I’ll write another article soon about the deployment itself (and what resistances and issues you may encounter), but for now, lets get back to the task at hand. What are the Chromeboxes like to run Operationally.

So, to give some metrics, here are some headline Chromeified stats:


Total number of deployed Chrome devices: 132

Chrome Device failures (wherein a device ceases function) : 1

Chrome Device failures (wherein a device had to be swapped out and be opened up and repaired, then resumed function): 1

Chrome Device failures (wherein a device required a wipe and rebuild): 22

Total Chrome failures: 24


Now, it is worth pointing out the wipe and rebuild of these devices takes around 15 minutes and is entirely automated – meaning that for 22 devices, it took roughly 6 hours of Tech Ops time to rebuild them all, and during that time, you’re only ever going to be actively working on the unit for 2-3 minutes, so it’s more like an hour of your team’s time, total  – and that’s being generous.
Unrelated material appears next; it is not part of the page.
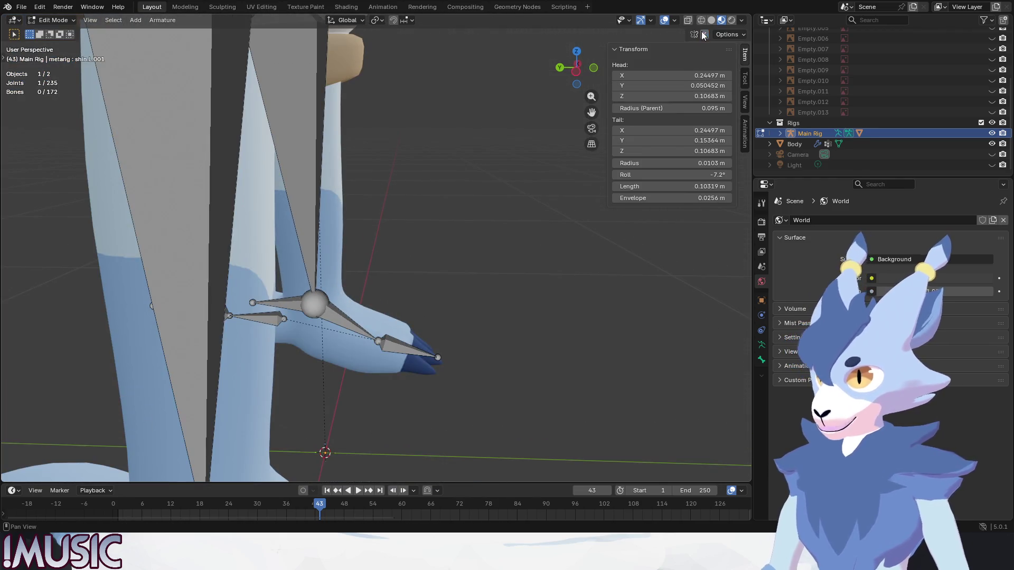
- Delete the stray extra foot bone
key(x)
So, before we go too hog wild with analysis, lets compare it to some Windows machine stats, taken over the same time period:


Total Windows devices: 138

Windows device failures (wherein a device ceases function): 2

Windows Device failures (wherein a device had to be swapped out and be opened up and repaired, then resumed function): 3

Windows Device failures (wherein a device required a wipe and rebuild): 14

Total Windows failures: 19


Now, the initial impression here is that the Chrome devices fail more frequently. However, quite often we discovered that our Windows users would encounter an error and attempt to fix the issue themselves, due to the associated time they’d have to wait for a rebuild of a machine, this led to less recorded issues. Chrome users, by comparison, would simply ask for a switch at the first sign of an issue. However, for the sake of fairness, we kept a record of only what we had to fix ourselves.

So, to address that big issue we touched on earlier – time taken fixing issues and rebuilds. Given the 15 minute maximum time to perform a Chrome rebuild versus the 55 minutes to rebuild and re-image a windows machine and get it back into action, we should add up the totals and see where we stand:


Total Technical Operations team time taken up by actively rebuilding or repairing machines (estimated)
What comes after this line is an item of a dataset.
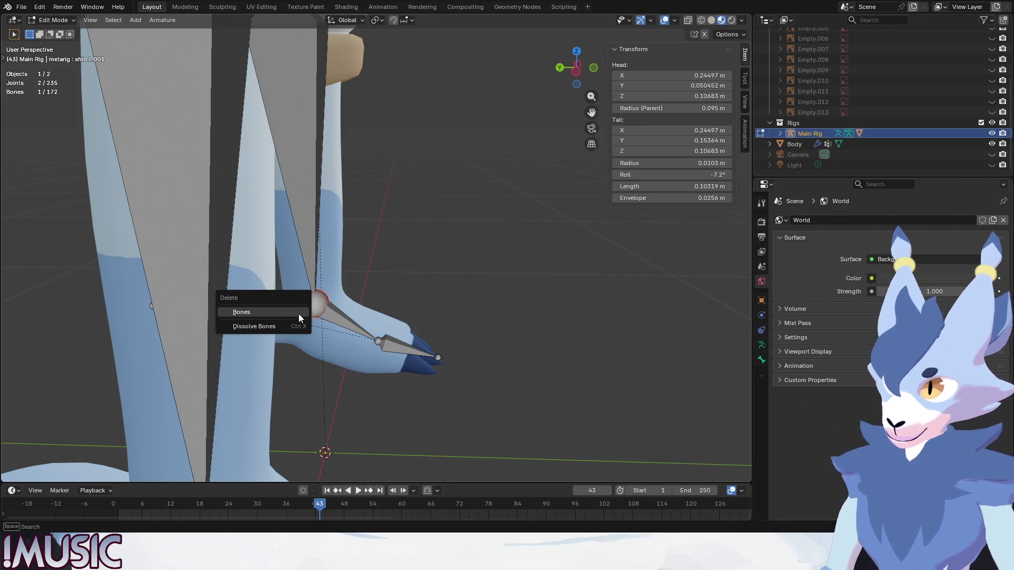
click(299, 313)
scroll(332, 307, down, 5)
shift+middle_drag(332, 306, 357, 274)
- Disconnect the shin.R.001 bone from its parent
click(357, 275)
Windows: 17 Hours 40 Minutes

Chrome devices: 6 Hours


This is where the Chromeboxes start to shine. Nearly the same amount of devices, but under half the amount of the Tech Op’s team’s time is spent working on them. This is also assuming your staff will sit and watch the Chrome OS rebuild for 15 minutes, as opposed to switching to dev mode, kicking off the process and doing something else important, like having a coffee. Or a beer. With Windows, you can do something similar, but it takes far longer, especially if you’re running rebuilds on a case by case basis for custom machines, like we have.
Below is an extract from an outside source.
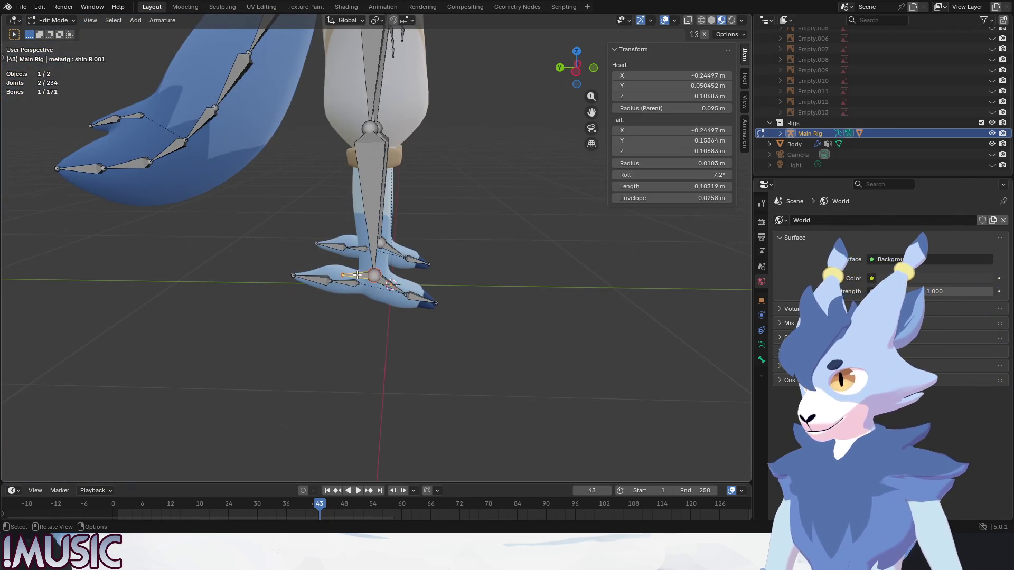
key(alt+p)
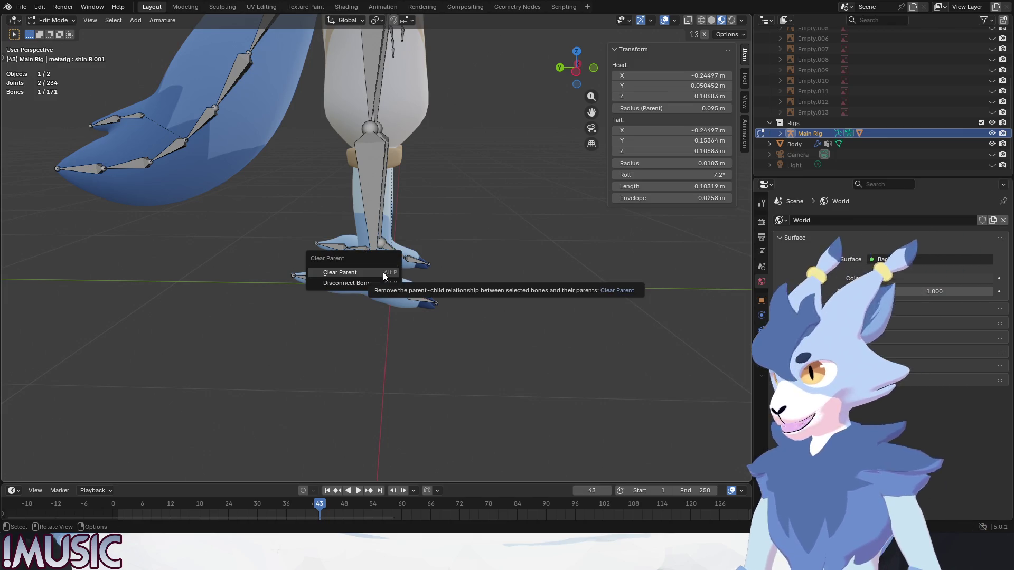
click(347, 283)
click(374, 305)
That’s the real bonus we’ve found by going Chrome – we can now run a very lean and agile support function with only two staff supporting hundreds. If a Chrome devices fails, we pop to the user’s desk, unplug the faulty unit and plug in a new one. Coupled with Google apps and a lack of local storage (hooray for cloud), the user is back up and running in uder 30 seconds. This frees up your support staff to concentrate on the bigger tasks and ensure that time isn’t wasted trying to get a driver working or backing up the 67GB someone’s saved to their hard drive.

With development and product teams becoming more flexible and IT moving towards a more agile and reactive environment, surely it’s wortwhile to make sure your support teams can do it too?